Finding Your Writing Community

Last week I talked about the importance of finding a strong critique partner to help you in the process of honing your work. But beyond that, I think it’s vital to develop a writing community. By this I mean people with whom you can discuss writing in general and trade recommendations for fabulous books or conferences or writing programs, who will let you complain when your characters are misbehaving and who will cheer you on when you’re close to finishing a book. These folks won’t necessarily read your novel word for word and provide you with feedback, but they will provide you with the water-cooler chat that people find in a more traditional workplace. They can also share their own career experiences if they are ahead of you in the quest to publish.
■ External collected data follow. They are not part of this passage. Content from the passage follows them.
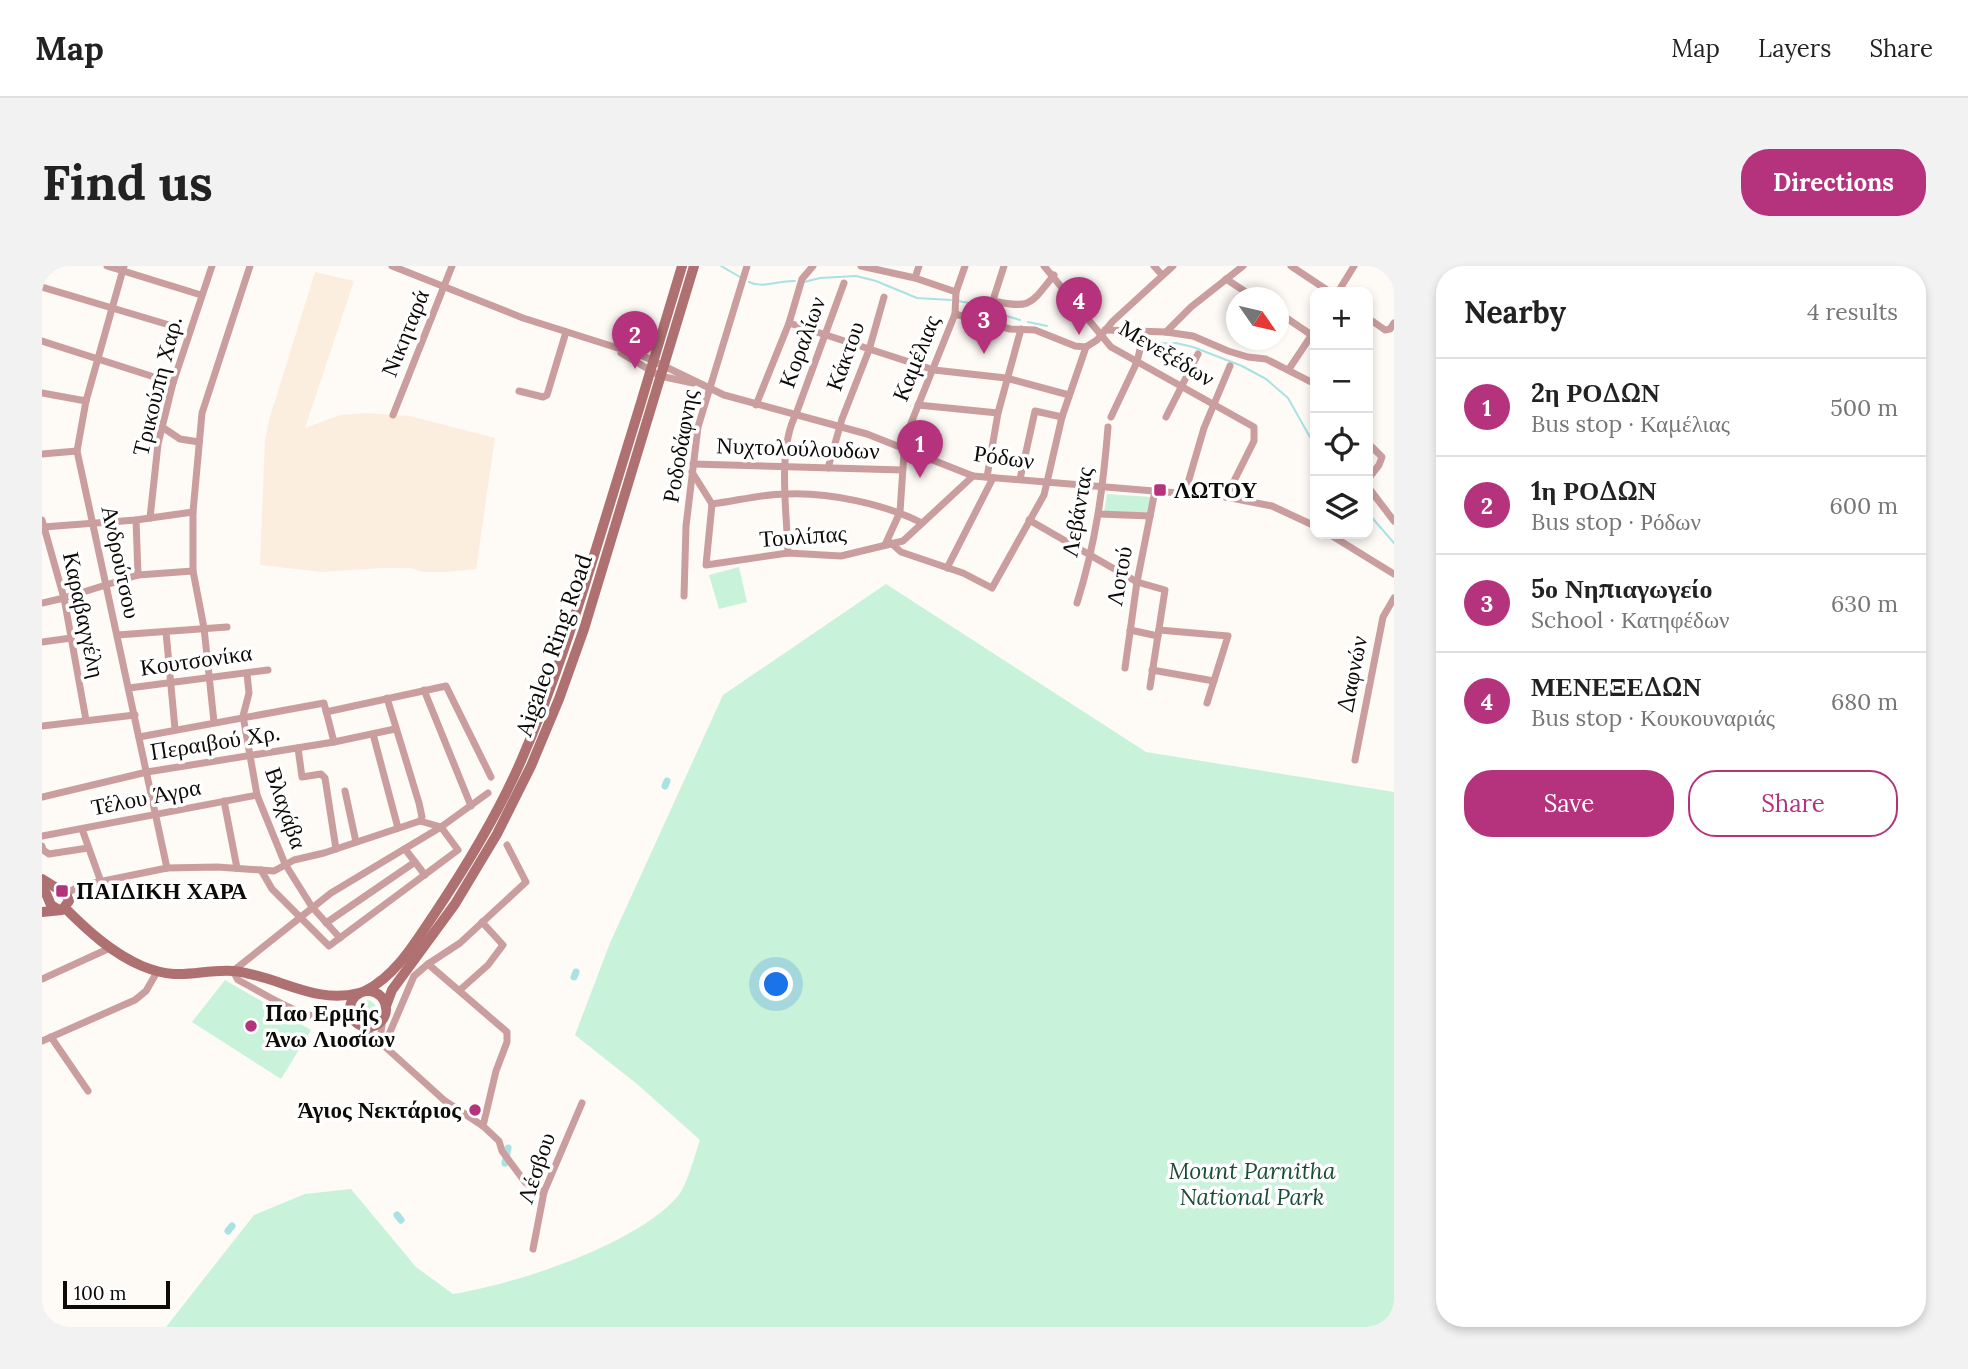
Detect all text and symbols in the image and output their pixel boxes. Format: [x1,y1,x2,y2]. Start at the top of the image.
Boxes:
text: Map [35,27,104,69]
text: Map [1671,33,1720,64]
text: Layers [1758,33,1831,64]
text: Share [1869,33,1933,64]
button: Directions [1741,149,1926,216]
text: Find us [42,151,213,213]
pin: 4 [1056,277,1102,335]
street label: Νικηταρά [374,285,435,381]
north arrow [1226,287,1289,350]
map controls [1310,287,1373,539]
button: + [1310,287,1373,350]
street label: Κοραλίων [772,292,831,391]
text: Nearby [1464,293,1566,331]
pin: 3 [961,296,1007,354]
text: 4 results [1807,297,1898,326]
pin: 2 [612,311,658,369]
street label: Καμέλιας [885,311,946,405]
street label: Τρικούπη Χαρ. [125,313,188,459]
street label: Μενεξέδων [1114,313,1220,392]
street label: Κάκτου [819,317,870,394]
button: − [1310,350,1373,413]
text: 2η ΡΟΔΩΝ [1531,376,1660,409]
street label: Ροδοδάφνης [655,387,704,505]
text: 1 [1482,393,1492,422]
text: 500 m [1830,393,1898,422]
text: Bus stop · Καμέλιας [1531,409,1730,438]
button: locate [1310,413,1373,476]
pin: 1 [897,420,943,478]
street label: Νυχτολούλουδων [716,430,880,465]
street label: Ρόδων [972,438,1036,475]
street label: Λεβάντας [1054,465,1099,559]
text: 1η ΡΟΔΩΝ [1531,474,1657,507]
place label: ΛΩΤΟΥ [1174,475,1258,504]
button: layers [1310,476,1373,539]
marker: ΛΩΤΟΥ [1152,482,1168,498]
text: 2 [1481,491,1493,520]
text: 600 m [1830,491,1898,520]
street label: Ανδρούτσου [95,503,148,621]
text: Bus stop · Ρόδων [1531,507,1701,536]
street label: Τουλίπας [758,518,847,553]
street label: Λοτού [1099,544,1138,608]
street label: Καραβαγγέλη [57,549,112,681]
street label: Aigaleo Ring Road [508,550,598,741]
text: 5ο Νηπιαγωγείο [1531,572,1712,605]
text: 3 [1481,589,1493,618]
text: 630 m [1831,589,1898,618]
text: School · Κατηφέδων [1531,605,1729,634]
street label: Δαφνών [1330,633,1373,715]
street label: Κουτσονίκα [138,637,254,682]
text: ΜΕΝΕΞΕΔΩΝ [1531,670,1701,703]
text: 4 [1481,687,1493,716]
text: 680 m [1831,687,1898,716]
text: Bus stop · Κουκουναριάς [1531,703,1775,732]
street label: Περαιβού Χρ. [148,717,282,766]
street label: Βλαχάβα [259,763,314,852]
button: Save [1464,770,1674,837]
button: Share [1688,770,1898,837]
street label: Τέλου Άγρα [89,772,203,821]
place label: ΠΑΙΔΙΚΗ ΧΑΡΑ [76,876,247,905]
marker: ΠΑΙΔΙΚΗ ΧΑΡΑ [54,883,70,899]
your location [759,967,793,1001]
place label: Παο Ερμής Άνω Λιοσίων [265,998,395,1053]
marker: Παο Ερμής Άνω Λιοσίων [243,1018,259,1034]
place label: Άγιος Νεκτάριος [297,1095,461,1124]
marker: Άγιος Νεκτάριος [467,1102,483,1118]
street label: Λέσβου [510,1128,561,1207]
park label: Mount Parnitha National Park [1168,1156,1336,1211]
scale bar [63,1278,170,1310]
text: 100 m [74,1281,127,1305]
Let’s face it: Writing can be a solitary, isolating occupation. You might have a day job with co-workers, and a family and friends to keep you sane, but they don’t necessarily get all that excited when you have a breakthrough over a troubling plot point. Nor are they going to commiserate when you hear your arch-nemesis has signed a three-book contract, at least not on the same level as a peer. But the world is full of people who will join you in the sort of discussion that makes you feel like a writer, even before you have your own shiny book deal.

There are plenty of places to find these sorts of partners in crime, both in the real world and online. The obvious choices are writing classes or programs, and organizations geared toward the type of writing you do, such as Sisters in Crime or Romance Writers of America. You can also check your local paper or library to see if there’s a local writers’ group that meets in your town or nearby, and see if they are open to new members. Online, you can find broader versions of the same organizations that hold regional meetings, and many have virtual chapters that meet in cyberspace.
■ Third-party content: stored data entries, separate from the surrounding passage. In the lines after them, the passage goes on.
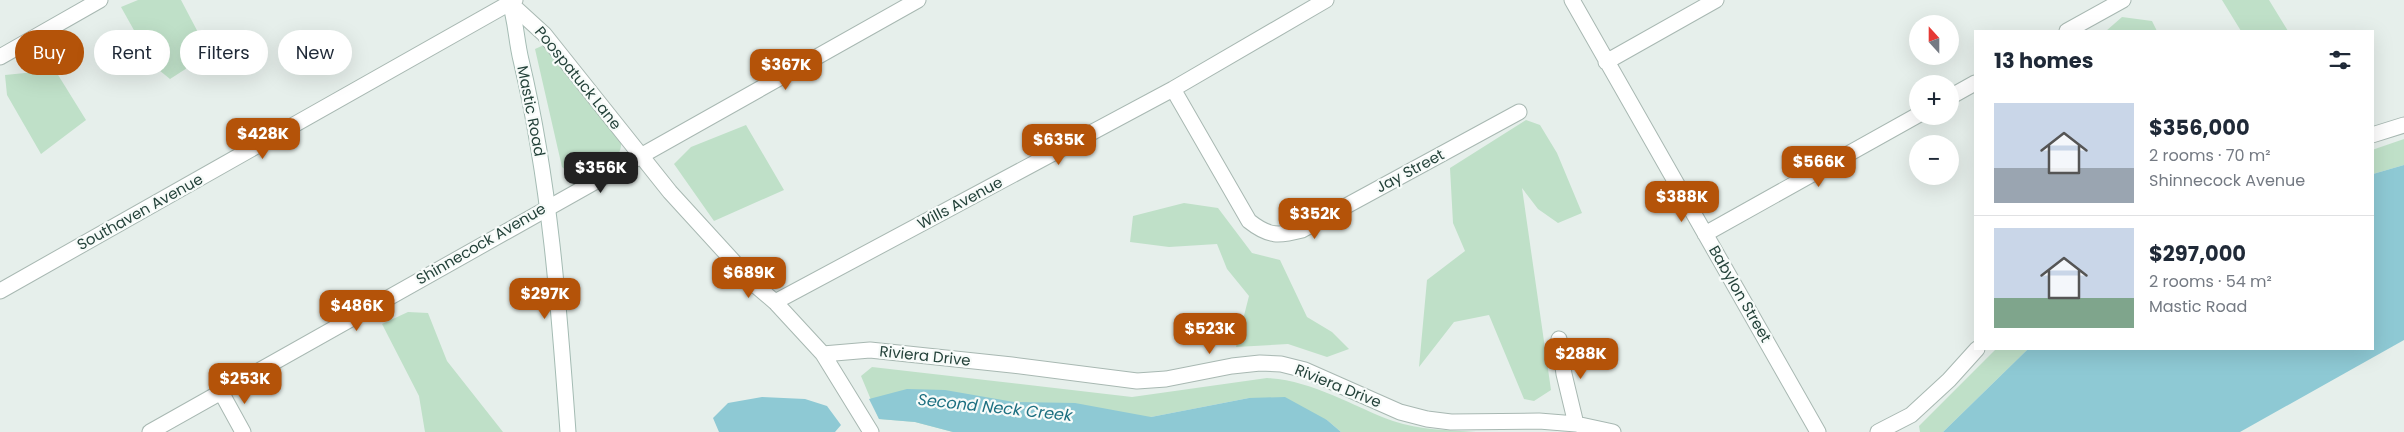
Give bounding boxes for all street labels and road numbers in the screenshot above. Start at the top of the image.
street label: Poospatuck Lane [530,22,627,134]
street label: Mastic Road [512,64,551,158]
street label: Jay Street [1372,144,1448,197]
street label: Southaven Avenue [73,168,206,255]
street label: Wills Avenue [913,171,1006,234]
street label: Shinnecock Avenue [412,198,549,289]
street label: Babylon Street [1704,241,1777,346]
street label: Riviera Drive [878,340,972,371]
street label: Riviera Drive [1292,359,1385,412]

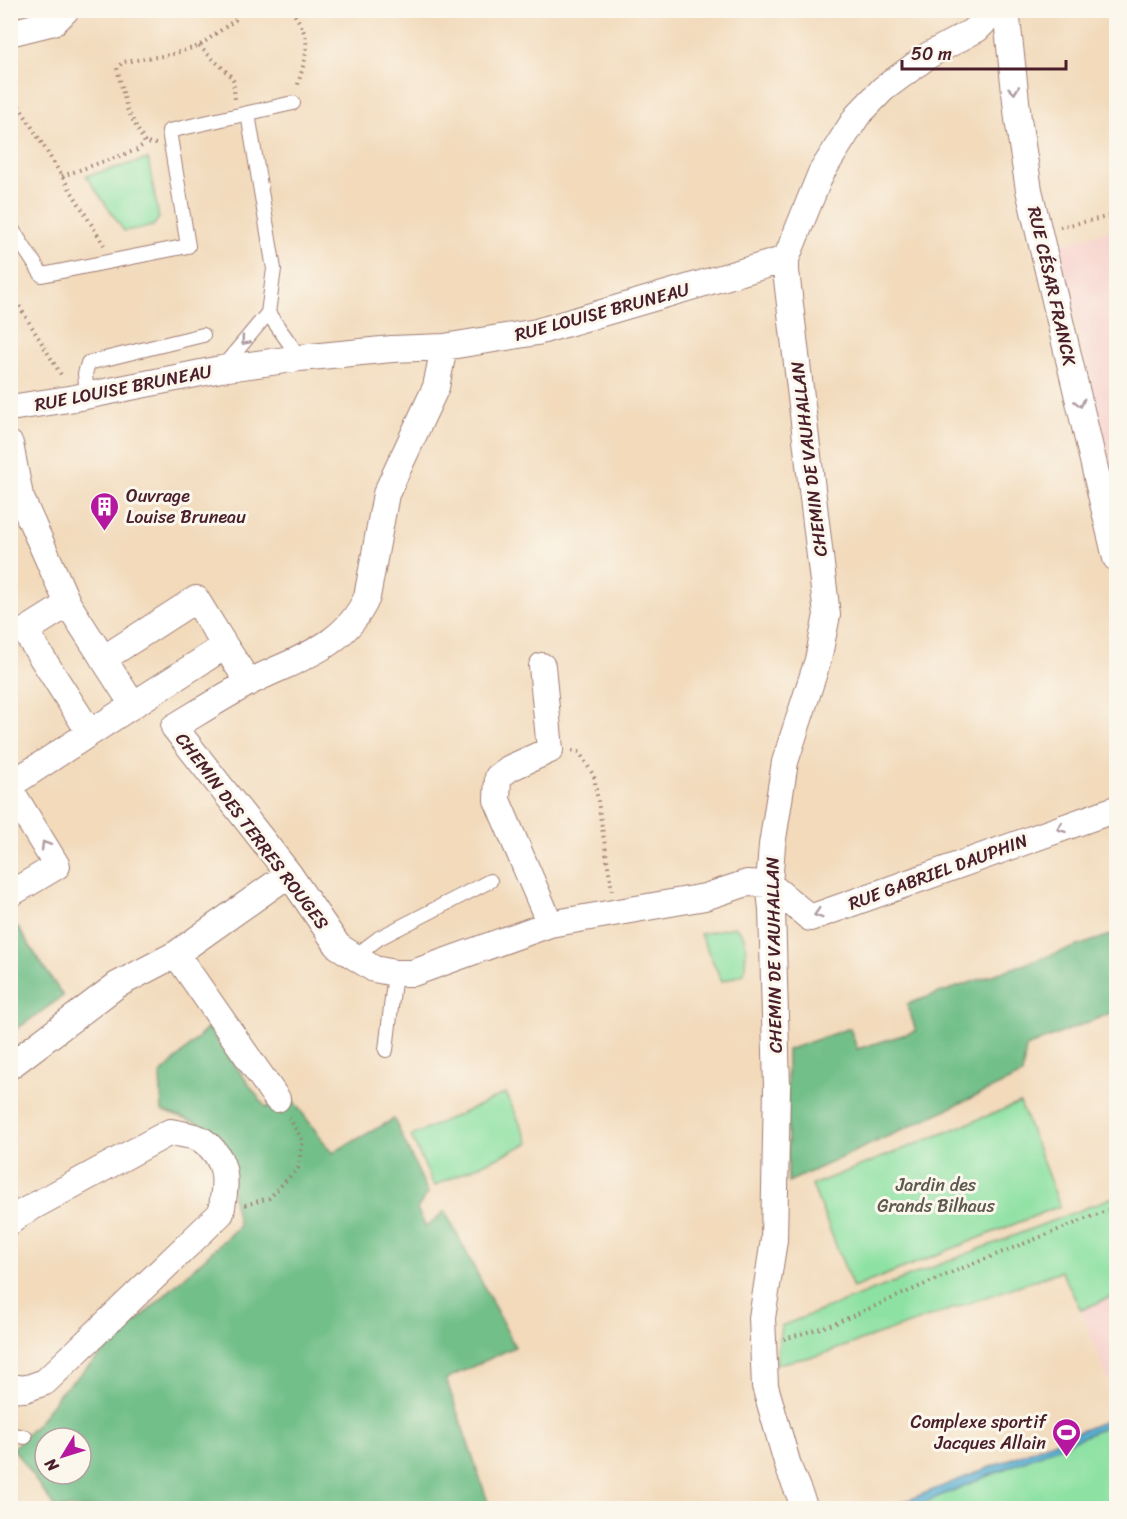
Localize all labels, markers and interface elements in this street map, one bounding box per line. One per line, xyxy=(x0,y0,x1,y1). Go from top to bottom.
scale bar xyxy=(902,33,1066,71)
text: 50 m xyxy=(911,38,952,70)
one-way arrow xyxy=(1007,85,1020,94)
street label: RUE CÉSAR FRANCK xyxy=(1018,203,1086,369)
street label: RUE LOUISE BRUNEAU xyxy=(511,273,694,351)
one-way arrow xyxy=(241,334,252,345)
street label: RUE LOUISE BRUNEAU xyxy=(32,355,215,421)
street label: CHEMIN DE VAUHALLAN xyxy=(781,359,837,558)
one-way arrow xyxy=(1072,398,1085,408)
place label: Ouvrage Louise Bruneau xyxy=(126,480,246,533)
building icon: Ouvrage Louise Bruneau xyxy=(89,490,121,532)
street label: CHEMIN DES TERRES ROUGES xyxy=(167,725,337,937)
one-way arrow xyxy=(1057,821,1067,834)
street label: RUE GABRIEL DAUPHIN xyxy=(844,824,1033,919)
one-way arrow xyxy=(40,841,52,851)
street label: CHEMIN DE VAUHALLAN xyxy=(756,856,792,1053)
one-way arrow xyxy=(814,907,824,919)
park label: Jardin des Grands Bilhaus xyxy=(877,1169,996,1222)
place label: Complexe sportif Jacques Allain xyxy=(910,1406,1048,1459)
sports icon: Complexe sportif Jacques Allain xyxy=(1051,1416,1083,1458)
north arrow xyxy=(33,1426,93,1486)
text: N xyxy=(36,1451,67,1479)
However, don’t discount writers’ conferences. These can cost a bit more than some other options and require advance planning, but they can be well worth the effort. A writers’ conference offers a chance to meet fellow writers at all stages of their careers, including published authors who often present inspiring key note addresses, while also allowing you to attend panels and seminars, perhaps meet with an agent or editor, and puts you smack in the middle of plenty of writerly chat over the course of the conference. The one I attended this past weekend, for example, the San Francisco Writers Conference, was a sold-out event featuring more than 300 attendees and 100 presenters. If that size seems overwhelming, there are certainly smaller gatherings as well.The Shaw Guides website provides a listing of a broad range of conferences available each year.
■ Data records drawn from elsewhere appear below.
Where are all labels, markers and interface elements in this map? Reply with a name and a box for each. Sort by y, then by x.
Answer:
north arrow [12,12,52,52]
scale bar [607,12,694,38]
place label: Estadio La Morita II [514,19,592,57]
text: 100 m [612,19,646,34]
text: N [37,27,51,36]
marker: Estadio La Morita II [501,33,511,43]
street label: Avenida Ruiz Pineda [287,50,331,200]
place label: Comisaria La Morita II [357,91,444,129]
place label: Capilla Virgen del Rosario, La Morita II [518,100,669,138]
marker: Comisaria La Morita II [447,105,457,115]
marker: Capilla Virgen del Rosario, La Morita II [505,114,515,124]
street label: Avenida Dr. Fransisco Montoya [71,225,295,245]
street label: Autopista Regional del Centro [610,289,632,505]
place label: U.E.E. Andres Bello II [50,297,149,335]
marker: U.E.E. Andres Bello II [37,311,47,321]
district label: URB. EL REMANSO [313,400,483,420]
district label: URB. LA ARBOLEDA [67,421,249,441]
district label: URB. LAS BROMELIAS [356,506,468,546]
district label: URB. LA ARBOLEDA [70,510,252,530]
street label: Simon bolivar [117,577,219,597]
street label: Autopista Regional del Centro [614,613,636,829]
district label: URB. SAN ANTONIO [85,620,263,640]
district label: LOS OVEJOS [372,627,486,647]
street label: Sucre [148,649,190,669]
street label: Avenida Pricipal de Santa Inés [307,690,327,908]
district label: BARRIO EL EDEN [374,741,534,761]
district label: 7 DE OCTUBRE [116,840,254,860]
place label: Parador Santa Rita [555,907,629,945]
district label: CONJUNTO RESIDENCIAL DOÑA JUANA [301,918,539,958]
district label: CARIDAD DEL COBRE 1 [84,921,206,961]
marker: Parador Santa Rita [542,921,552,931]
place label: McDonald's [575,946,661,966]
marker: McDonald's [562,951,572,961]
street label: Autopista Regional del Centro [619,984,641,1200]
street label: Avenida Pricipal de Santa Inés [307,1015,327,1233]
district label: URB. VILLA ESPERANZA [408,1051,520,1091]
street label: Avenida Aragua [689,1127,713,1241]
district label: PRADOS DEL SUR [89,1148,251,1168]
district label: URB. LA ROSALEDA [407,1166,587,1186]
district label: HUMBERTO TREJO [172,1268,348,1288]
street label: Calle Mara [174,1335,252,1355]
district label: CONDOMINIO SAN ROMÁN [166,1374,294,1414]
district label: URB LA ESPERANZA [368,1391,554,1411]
A writing community helps to keep a writer focused and inspired. Of course, a writing community can also be a distraction if you allow it to swallow all of your free time, including that normally devoted to writing, but that’s true of anything in which you involve yourself. Overall, a community of fellow writers will allow you the support to continue in the face of rejection and the sense of belonging that can help you keep your eye on your goals.